La destra brasiliana era rappresentata in loro, avendo nel PSDB – in alleanza con il PFL – la sua rappresentanza di partito politico. I media – praticamente tutti i maggiori media, dalla televisione alla radio, passando per giornali e riviste – sono stati i grandi propagatori di nuove idee, promosse come un presunto “pensiero unico”, avendo i loro nuovi teorici in un gran numero di economisti, da cui nessun governo poteva sottrarsi -avendo l’adesione di un partito che si fingeva socialdemocratico, come il PSDB- a questo nuovo modello e a queste nuove idee.
Anche dopo la fine del governo FHC, la destra brasiliana ha continuato a rappresentarsi nel PSDB, che si è contesa quattro elezioni con il PT, perdendole tutte, difendendo il programma neoliberista del governo FHC.
Nell’ultimo decennio, la destra brasiliana ha cambiato strategia e rappresentanza politica. Sconfitta quattro volte in dispute elettorali democratiche, ha optato per la scorciatoia del golpe. Ha contestato la legittimità del governo Dilma Rousseff, per appellarsi all’impeachment, senza alcuna base giuridica, promuovendo, ancora una volta, un golpe e una rottura della democrazia.
La sua rappresentanza politica si è spostata, dal primo governo Lula, alla Magistratura e, in particolare, a Lava Jato, che è diventato un vero e proprio partito politico. La sua diagnosi fu che il problema principale in Brasile era la corruzione, che il PT era il suo principale agente, che si era appropriato dello Stato e delle imprese statali per finanziare le sue campagne elettorali, diffondendo la corruzione in tutto lo Stato e il sistema politico.

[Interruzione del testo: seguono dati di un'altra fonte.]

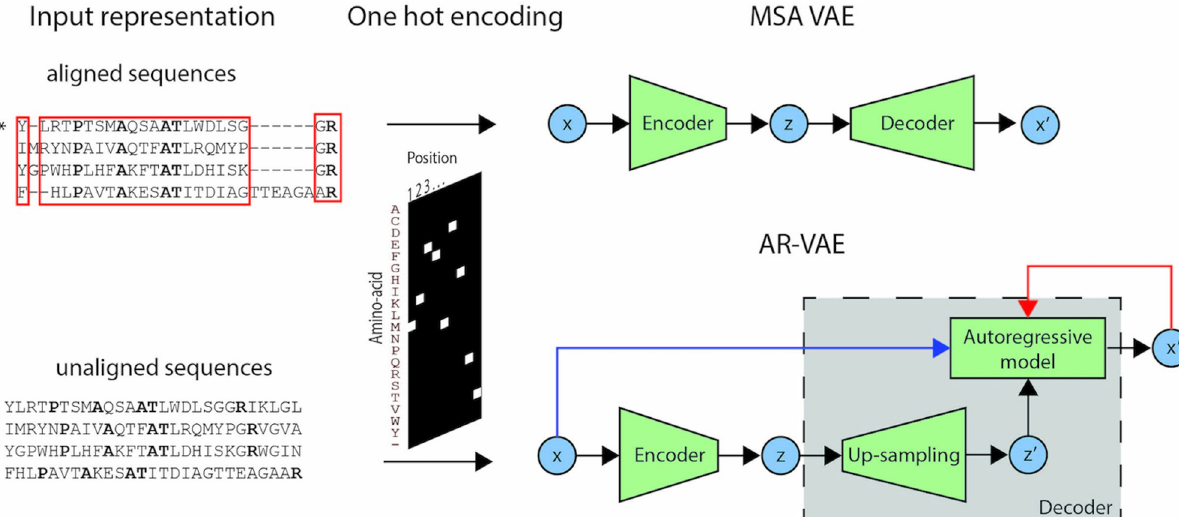
Fig 1. Schematic representation of the input representation and VAE models used in the study. Models take as input either raw or aligned sequences. In the latter case, the inputs correspond to the rows of an MSA of the luciferase family. Only columns of the MSA corresponding to positions (highlighted in red) present in the target protein (marked with � ) are retained. In both cases, the sequences are one-hot encoded before being fed into the model. Different architectures were used depending on the type of sequence input. The model developed to work with aligned sequences (MSA VAE) used fully-connected feed-forward networks in both the encoder and the decoder. The model developed to work with raw sequences (AR-VAE) comprised a CNN encoder and a decoder which combined upsampling with autoregression. The decoder sequentially outputs predictions for the identity of the amino acid at each point in the sequence, conditioned on the upsampled latent representation together with the previous amino acids in either the input sequence (during training, blue arrow) or the generated sequence (when being used generatively, red arrow).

Il “mensalão” è stata la sua prima versione, seguita da denunce contro imprese statali – Petrobras in primis – e imprese edili – con Odebrecht come punto culminante. I media sono stati i maggiori alleati degli organi giudiziari, diffondendo l’immagine della corruzione del PT come la grande bandiera della destra, per impossessarsi del governo e cercare di impedirne il ritorno.

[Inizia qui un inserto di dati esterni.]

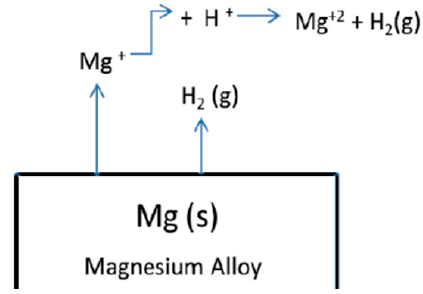
Figure 17. Monovalent magnesium ion model. Modified from [85].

La guerra ibrida, come nuova strategia della destra, ha corrotto la democrazia liberale dall’interno, perseguitando, arrestando e condannando i leader politici accusati di essere coinvolti nella corruzione, così come gli imprenditori.
Sarebbe la grande pulizia nazionale della corruzione, operata da Lava Jato, che ha avuto in giudici come Sergio Moro e Deltan Dallagnol, le sue pop star, i nuovi eroi della destra, che sono riusciti a togliere il PT dal governo, arrestare, condannare Lula e portare Bolsonaro alla presidenza della Repubblica.
Una nuova strategia golpista richiedeva quindi una nuova forma di rappresentanza politica della destra, che ora ha i suoi agenti politici nel Potere Giudiziario e, in particolare, nella Lava Jato. Intorno ad esso un’immensa rete di mezzi di comunicazione -TV, radio, giornali, riviste, Internet- si è riunita ed ha assunto sia la diagnosi che le azioni per eliminare la corruzione in Brasile.
È stata una nuova egemonia, costruita per lungo tempo in Brasile, iniziata nella lotta contro Vargas, passata attraverso il governo Goulart e terminata nei governi del PT. Riuscì a spostare la centralità del problema sociale e della lotta alle disuguaglianze, che il PT era riuscito a imporre e grazie alla quale aveva vinto democraticamente quattro elezioni.
La battaglia politica e di idee attualmente in Brasile ruota attorno ai tentativi di sopravvivenza di Lava Jato -in cui sono direttamente coinvolti Moro e Dallagnol, tra gli altri politici e media filo Lavajato- e la ripresa di diagnosi e proposte basate sulla visione che il problema principale in Brasile sono le disuguaglianze sociali, che vanno combattute con un governo che riprenda la crescita economica, la creazione di posti di lavoro e la centralità delle politiche sociali.
Per questo motivo il confronto dei partiti Lava Jato e PT (e le forze identificate con la strategia del PT) occupa oggi il centro dei dibattiti e delle discussioni politiche nel Paese.